- _Texte étudié_
◆ ◆ ◆ ◆
Un bagout hors-norme

Nos compères se retrouvent dans une autre affaire en 2005-2007, encore à l’instruction à Rennes. Mouly est accusé d’avoir mis en place un circuit fictif de vente de matériels téléphoniques et détourné 4,2 millions de TVA. Selon nos informations, Nadav Bensoussan figure parmi les mis en examen. Ce “génie des montages frauduleux” dixit Mouly, est le roi des sociétés offshore, comme l’a raconté Challenges. On croise aussi Robert Belhassen, une pointure interpellée en 2015 par la police israélienne; il est accusé d’avoir soutiré 756.000 euros à l’Olympique de Marseille en se faisant passer pour un agent de joueur.

Marco le rigolard se sert de son bagout hors-norme pour ses arnaques. “Il a le don de faire sortir ses interlocuteurs de leurs rails”, admire un proche. L’un de ses faits d’armes serait “d’avoir soutiré un million à un pigeon au téléphone, assis sur les WC, porte grande ouverte”, raconte Cyril Astruc, une autre légende des arnaques, à Vanity Fair. Il précise que lui et Mouly sortaient souvent avec Gad Elmaleh dans un hôtel parisien branché, le K-Palace. L’été, Marco avait ses habitudes au Martinez à Cannes où il séjournait avec Samy Souied. Il fréquentait aussi le Baoli, la célèbre boîte de nuit, sur le port Pierre Canto où sont amarrés les yachts.

C’est Marco qui aurait fait les présentations entre Souied et Arnaud Mimran, un autre flambeur issu des beaux quartiers, réputé pour ses amitiés haut placées, notamment avec le premier ministre israélien Benyamin Netanyahou, comme l’a révélé Mediapart. Les trois aigrefins appliquent la technique du carrousel de TVA au marché des droits à polluer: les sociétés “taxi” achètent, hors taxe, des quotas de CO² à l’étranger, et les revendent en France TVA comprise (19,6 %) sans la reverser à l’Etat. Les profits sont ensuite réinvestis selon le même schéma, et ainsi de suite. De quoi faire tourner le carrousel et grimper le pactole.

Des comptes en Suisse

Dans l’ordonnance de renvoi que Challenges a consultée, les juges estiment que Mouly était “très impliqué, aussi bien dans le montage que le financement de la fraude”. Il leur explique la différence entre “le CO2 casher et le CO2 pas casher, le premier consistant à voler la TVA, le second à être courtier.” Surtout, il a ouvert trois comptes chez HSBC à Genève pour des sociétés panaméennes (Folmann, Equinox et… Fantomas!) dont deux au moins sont détenues par des prête-noms; “or ces comptes sont alimentés par le produit de la fraude.”
◆ ◆ ◆ ◆
- _Problèmes à résoudre_
(a) Répondez aux questions suivantes à partir du texte étudié.
(i) Quel montant de TVA Mouly est-il accusé d’avoir détourné dans l’affaire de 2005-2007 ?
(ii) Dans quel hôtel de Cannes Marco avait-il ses habitudes l’été ?
(iii) Dans quelle ville Mouly a-t-il ouvert trois comptes chez HSBC ?
(b) Recopiez le passage du texte étudié en commençant par « Marco le rigolard » et en allant jusqu’à « amarrés les yachts. ».
(c) Rédigez la suite de l’article sur la fraude à la TVA, en reprenant après sa dernière phrase.

Boîtes englobantes avec points clés
◆ ◆ ◆ ◆
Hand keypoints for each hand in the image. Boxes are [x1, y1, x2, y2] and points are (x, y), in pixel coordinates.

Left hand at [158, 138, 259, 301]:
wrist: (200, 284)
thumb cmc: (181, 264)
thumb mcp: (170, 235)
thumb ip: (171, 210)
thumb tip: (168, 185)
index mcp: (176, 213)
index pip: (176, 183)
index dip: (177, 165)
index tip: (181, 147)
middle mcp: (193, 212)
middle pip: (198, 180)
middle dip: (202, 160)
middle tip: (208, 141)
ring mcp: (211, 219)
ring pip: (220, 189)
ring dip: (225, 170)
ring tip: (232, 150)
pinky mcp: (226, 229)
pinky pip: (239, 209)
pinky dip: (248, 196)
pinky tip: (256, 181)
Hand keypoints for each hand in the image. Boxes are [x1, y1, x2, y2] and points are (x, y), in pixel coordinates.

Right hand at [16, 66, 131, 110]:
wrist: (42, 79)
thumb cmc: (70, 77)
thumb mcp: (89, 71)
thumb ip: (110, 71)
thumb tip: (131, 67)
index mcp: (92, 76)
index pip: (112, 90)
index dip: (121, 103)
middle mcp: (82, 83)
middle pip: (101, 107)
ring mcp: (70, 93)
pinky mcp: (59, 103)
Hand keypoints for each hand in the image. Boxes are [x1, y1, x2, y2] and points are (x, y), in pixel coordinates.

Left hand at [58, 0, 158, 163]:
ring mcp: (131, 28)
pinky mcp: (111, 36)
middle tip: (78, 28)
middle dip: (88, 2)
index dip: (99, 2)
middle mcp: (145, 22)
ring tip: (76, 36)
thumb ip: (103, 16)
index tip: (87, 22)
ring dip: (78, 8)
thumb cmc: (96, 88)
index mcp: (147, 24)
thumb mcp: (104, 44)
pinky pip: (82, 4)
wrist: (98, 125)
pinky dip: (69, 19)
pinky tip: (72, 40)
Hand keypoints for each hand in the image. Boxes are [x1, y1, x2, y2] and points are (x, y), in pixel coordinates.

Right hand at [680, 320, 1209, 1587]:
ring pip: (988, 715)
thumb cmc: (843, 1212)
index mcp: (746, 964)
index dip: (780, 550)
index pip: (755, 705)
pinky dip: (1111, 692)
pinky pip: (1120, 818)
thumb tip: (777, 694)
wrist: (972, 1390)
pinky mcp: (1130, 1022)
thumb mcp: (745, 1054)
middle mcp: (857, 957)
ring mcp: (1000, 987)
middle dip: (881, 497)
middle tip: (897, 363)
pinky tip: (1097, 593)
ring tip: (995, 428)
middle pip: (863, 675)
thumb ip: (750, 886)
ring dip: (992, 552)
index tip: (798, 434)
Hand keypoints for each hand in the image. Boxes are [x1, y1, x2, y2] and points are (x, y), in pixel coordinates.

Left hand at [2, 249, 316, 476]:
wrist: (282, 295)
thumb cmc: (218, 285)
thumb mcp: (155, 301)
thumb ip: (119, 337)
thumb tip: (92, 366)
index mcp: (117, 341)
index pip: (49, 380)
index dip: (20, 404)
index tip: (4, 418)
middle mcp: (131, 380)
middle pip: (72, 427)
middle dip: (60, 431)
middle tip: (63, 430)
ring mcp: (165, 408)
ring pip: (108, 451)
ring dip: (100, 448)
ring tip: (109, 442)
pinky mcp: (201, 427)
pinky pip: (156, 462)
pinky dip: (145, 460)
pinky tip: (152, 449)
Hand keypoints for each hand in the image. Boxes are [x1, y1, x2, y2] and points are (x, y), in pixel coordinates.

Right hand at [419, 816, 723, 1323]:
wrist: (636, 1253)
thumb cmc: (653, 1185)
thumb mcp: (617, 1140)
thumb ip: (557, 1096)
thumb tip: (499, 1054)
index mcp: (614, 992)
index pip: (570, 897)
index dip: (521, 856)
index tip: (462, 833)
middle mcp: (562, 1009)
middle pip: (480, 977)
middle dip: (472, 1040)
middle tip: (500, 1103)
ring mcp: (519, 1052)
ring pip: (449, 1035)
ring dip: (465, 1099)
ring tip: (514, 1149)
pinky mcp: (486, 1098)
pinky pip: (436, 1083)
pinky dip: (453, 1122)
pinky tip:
◆ ◆ ◆ ◆
- _Réponses_
(a)
(i) 4,2 millions de TVA.
(ii) Le Martinez.
(iii) Genève.

(b)
Marco le rigolard se sert de son bagout hors-norme pour ses arnaques. “Il a le don de faire sortir ses interlocuteurs de leurs rails”, admire un proche. L’un de ses faits d’armes serait “d’avoir soutiré un million à un pigeon au téléphone, assis sur les WC, porte grande ouverte”, raconte Cyril Astruc, une autre légende des arnaques, à Vanity Fair. Il précise que lui et Mouly sortaient souvent avec Gad Elmaleh dans un hôtel parisien branché, le K-Palace. L’été, Marco avait ses habitudes au Martinez à Cannes où il séjournait avec Samy Souied. Il fréquentait aussi le Baoli, la célèbre boîte de nuit, sur le port Pierre Canto où sont amarrés les yachts.

(c)
Les juges ont recensé de nombreux voyages en Israël durant l’arnaque, en même temps que Mimran. Le motif selon Mouly: “faire la fête” et “voir des filles”. Le bonhomme ne manque pas d’aplomb: contrôlé au retour de Suisse par les douaniers, avec 100.000 euros en espèces dans une boîte de kleenex, il se fait passer pour son frère et assure qu’il s’agit d’un héritage de sa grand-mère!

Son train de vie semble sans rapport avec ses revenus déclarés, qui paraissent faussement justifiés: “il déclare au titre des salaires et assimilés 165.000 euros en 2009, 80.000 en 2010 et 216.000 en 2011”, sans fournir de fiches de paie. Il dépense 4 millions dans un appartement sur l’avenue Georges Mandel, dans le 16 ème arrondissement, mais se cache derrière un contrat de location d’une SCI détenue par des prête-noms. Marco prête aussi 4 millions (2 selon lui) au financier Thierry Leyne, l’ex-associé de Dominique Strauss-Kahn dans le fonds LSK, qui sera retrouvé mort, défenestré, au pied de sa tour à Tel-Aviv, fin 2014. Suite à la faillite de LSK, une information judiciaire a été ouverte contre X pour escroquerie. Les enquêteurs ont aussi retrouvé des fiches de paie de la fille de Mouly, un temps salariée par une des sociétés de Leyne.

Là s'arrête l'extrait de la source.